Assigned task -> Below are entries; count the lines among them that contain the word "плоскости", and give only the count.

[Document understanding data]
★ ★ ★ ★ ★ ★ ★

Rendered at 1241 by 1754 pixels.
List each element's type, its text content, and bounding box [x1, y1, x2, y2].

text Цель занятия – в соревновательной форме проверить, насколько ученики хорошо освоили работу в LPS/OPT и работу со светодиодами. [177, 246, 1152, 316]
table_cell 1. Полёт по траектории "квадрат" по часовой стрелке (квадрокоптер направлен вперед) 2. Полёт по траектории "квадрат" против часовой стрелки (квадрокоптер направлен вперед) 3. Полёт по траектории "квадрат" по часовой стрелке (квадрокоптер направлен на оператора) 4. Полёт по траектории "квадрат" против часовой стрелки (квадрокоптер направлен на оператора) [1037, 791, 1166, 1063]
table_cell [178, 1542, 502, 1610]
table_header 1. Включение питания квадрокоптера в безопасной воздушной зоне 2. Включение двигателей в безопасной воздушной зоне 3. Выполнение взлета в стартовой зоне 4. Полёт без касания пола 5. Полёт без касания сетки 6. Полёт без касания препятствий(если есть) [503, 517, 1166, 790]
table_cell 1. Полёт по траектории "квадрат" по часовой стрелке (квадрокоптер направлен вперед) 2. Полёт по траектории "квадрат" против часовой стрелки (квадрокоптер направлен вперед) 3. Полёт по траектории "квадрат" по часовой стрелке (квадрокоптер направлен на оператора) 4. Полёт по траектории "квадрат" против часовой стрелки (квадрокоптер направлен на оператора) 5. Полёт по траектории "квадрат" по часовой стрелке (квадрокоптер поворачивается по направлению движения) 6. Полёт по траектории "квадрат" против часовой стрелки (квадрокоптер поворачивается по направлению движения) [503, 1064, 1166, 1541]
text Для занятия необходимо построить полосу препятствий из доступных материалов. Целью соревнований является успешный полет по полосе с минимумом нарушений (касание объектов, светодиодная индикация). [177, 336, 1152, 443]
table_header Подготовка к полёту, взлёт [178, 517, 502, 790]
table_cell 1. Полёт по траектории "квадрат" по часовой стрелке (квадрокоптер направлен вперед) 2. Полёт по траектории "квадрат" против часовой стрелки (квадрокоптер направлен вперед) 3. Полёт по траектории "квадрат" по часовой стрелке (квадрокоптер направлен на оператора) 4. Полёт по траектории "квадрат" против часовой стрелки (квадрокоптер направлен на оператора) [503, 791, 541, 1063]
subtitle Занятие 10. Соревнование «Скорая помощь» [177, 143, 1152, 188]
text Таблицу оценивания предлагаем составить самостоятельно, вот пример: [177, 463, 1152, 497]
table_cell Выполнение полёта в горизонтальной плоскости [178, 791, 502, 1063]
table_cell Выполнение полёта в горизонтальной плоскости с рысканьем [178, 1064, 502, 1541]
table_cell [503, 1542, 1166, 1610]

★ ★ ★ ★ ★ ★ ★

Result of this task -> 2